Per cinque mesi, dal settembre del 2005 fino al febbraio scorso, avrebbero insistentemente chiesto il pizzo ad un commerciante del luogo, titolare di un rinomato pub al lungomare Federico II di Svevia. Gli avrebbero chiesto continuamente la somma di 1500 euro, in contanti, come quota fissa mensile, minacciando in caso contrario di incendiargli il locale e riservandosi di ripassare per riscuotere la tangente.
Nell’attesa che il titolare pagasse, si recavano quotidianamente a consumare presso lo stesso esercizio commerciale, senza mai pagare, avanzando in questo modo le loro pretese mafiose. Con l’accusa di associazione per delinquere di stampo mafioso, tentata estorsione, continuata ed aggravata in concorso, gli agenti di Polizia del locale Commissariato e uomini della Squadra Mobile di Caltanissetta, hanno arrestato cinque persone, tutte legate, secondo gli investigatori, al clan di Cosa Nostra.
Le manette, la scorsa notte sono scattate ai polsi di Marco Ferrigno, 34 anni, disoccupato con numerosi precedenti penali alle spalle; Salvatore Gravagna, 23 anni, operaio specializzato, Salvatore Romano, 29 anni, disoccupato, Francesco Greco, 26 anni, operaio e Salvatore Tremi di 33 anni, anche lui operaio. Secondo la ricostruzione investigativa che si è avvalsa di intercettazioni telefoniche ed ambientali, Marco Ferrigno e Salvatore Gravagna, si sarebbero presentati al pub, consigliando al titolare di “mettersi in regola” e replicando alle sue giustificazioni circa il periodo di crisi economica dell’attività commerciale, avrebbero detto che “i carcerati non sono morti“, facendo riferimento alla necessità della cosca mafiosa di assicurare lo “stipendio” ai detenuti. Ferrigno avrebbe concluso la discussione con il commerciante, ricordandogli “che quello del fuoco sono io“. Marco Ferrigno, arrestato lo scorso 2 novembre, per violazione delle misure di prevenzione, avrebbe lasciato a Salvatore Romano, il compito di riscuotere il pizzo. Assieme a Salvatore Gravagna, secondo quanto raccontato quest’oggi dagli inquirenti, Salvatore Romano avrebbe consumato bevande, pizze ed altri alimenti senza mai pagare. Non appena tornato libero, Ferrigno avrebbe ripreso la propria azione vessatoria nei confronti del titolare dell’esercizio commerciale.

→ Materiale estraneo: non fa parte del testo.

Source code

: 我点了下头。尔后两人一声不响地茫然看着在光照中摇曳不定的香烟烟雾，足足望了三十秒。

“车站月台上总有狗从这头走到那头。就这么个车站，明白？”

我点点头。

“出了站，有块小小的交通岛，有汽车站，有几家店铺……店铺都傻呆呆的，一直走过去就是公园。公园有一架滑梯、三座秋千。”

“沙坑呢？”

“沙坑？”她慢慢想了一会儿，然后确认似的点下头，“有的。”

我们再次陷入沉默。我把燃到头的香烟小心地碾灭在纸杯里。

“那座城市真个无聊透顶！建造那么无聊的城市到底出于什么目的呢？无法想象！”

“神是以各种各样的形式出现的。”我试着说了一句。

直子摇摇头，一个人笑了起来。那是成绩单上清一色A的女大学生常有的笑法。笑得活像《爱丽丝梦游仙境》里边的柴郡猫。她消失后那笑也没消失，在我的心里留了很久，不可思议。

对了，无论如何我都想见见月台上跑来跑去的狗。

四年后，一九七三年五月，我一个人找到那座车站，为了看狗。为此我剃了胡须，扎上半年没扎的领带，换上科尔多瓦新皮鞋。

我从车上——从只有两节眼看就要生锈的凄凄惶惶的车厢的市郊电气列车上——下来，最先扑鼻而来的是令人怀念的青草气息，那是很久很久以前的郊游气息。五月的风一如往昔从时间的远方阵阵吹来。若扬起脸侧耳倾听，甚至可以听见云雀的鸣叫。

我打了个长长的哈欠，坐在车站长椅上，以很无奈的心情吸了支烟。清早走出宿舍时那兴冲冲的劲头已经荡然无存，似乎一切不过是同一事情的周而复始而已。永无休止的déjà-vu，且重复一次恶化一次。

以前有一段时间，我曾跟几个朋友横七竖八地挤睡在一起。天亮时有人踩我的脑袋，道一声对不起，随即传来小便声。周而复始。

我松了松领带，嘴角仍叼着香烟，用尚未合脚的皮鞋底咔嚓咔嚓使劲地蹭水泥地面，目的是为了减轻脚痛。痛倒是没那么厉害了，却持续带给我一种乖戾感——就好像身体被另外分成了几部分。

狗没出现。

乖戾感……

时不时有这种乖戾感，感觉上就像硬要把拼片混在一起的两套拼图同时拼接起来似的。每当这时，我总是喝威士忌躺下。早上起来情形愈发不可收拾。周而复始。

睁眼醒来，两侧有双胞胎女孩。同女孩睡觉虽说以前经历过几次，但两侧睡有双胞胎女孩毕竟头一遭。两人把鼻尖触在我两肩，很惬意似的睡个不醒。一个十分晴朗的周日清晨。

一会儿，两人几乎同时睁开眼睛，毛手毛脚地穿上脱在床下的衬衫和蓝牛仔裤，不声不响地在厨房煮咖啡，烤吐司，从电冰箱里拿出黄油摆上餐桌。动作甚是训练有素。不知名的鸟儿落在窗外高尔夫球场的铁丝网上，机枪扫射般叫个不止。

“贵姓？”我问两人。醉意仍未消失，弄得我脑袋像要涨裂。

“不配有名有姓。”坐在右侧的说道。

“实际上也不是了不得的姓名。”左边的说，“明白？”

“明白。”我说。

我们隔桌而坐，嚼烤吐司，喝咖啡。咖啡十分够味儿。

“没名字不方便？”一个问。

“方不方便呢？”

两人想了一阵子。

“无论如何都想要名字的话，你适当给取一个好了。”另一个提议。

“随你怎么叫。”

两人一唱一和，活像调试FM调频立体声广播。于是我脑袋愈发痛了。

Elemento che non è passato inosservato alla Polizia è che lo stesso Ferrigno, subito dopo la sua scarcerazione, avrebbe brindato assieme agli altri componenti il clan, sempre all’interno dello stesso pub, non pagando anche in quell’occasione. Francesco Greco e Salvatore Tremi, invece, è stato accertato dagli investigatori, avrebbero intimato al negoziante l’immediato pagamento del pizzo, ribadendogli che al lungomare di Gela, gli esattori erano loro e che dunque anche lui avrebbe dovuto mettersi in regola. La Polizia è giunta all’identificazione dei cinque indagati, grazie ad una fonde confidenziale. La vittima del racket, infatti, messo alle corde dagli inquirenti, avrebbe ammesso solo in parte quanto gli era accaduto. Al fine di evitare che il gruppo mafioso portasse a compimento la propria azione e dunque incassasse i soldi, si è resa necessaria la presenza, costante davanti al locale, di una volante della Polizia, così da scoraggiare, come poi avvenuto, gli estorsori.
L’operazione della scorsa notte, denominata Nibbio, è stata coordinata dalla DDA di Caltanissetta. Altro dato rilevante che è emerso nell’attività di indagine è che Salvatore Gravagna, legato alla cosca degli Emmanuello e Marco Ferrigno, indicato come vicino ai Rinzivillo, avessero stretto un patto di ferro, dopo la guerra tra “famiglie” che interessò gli schieramenti delle due consorterie mafiose.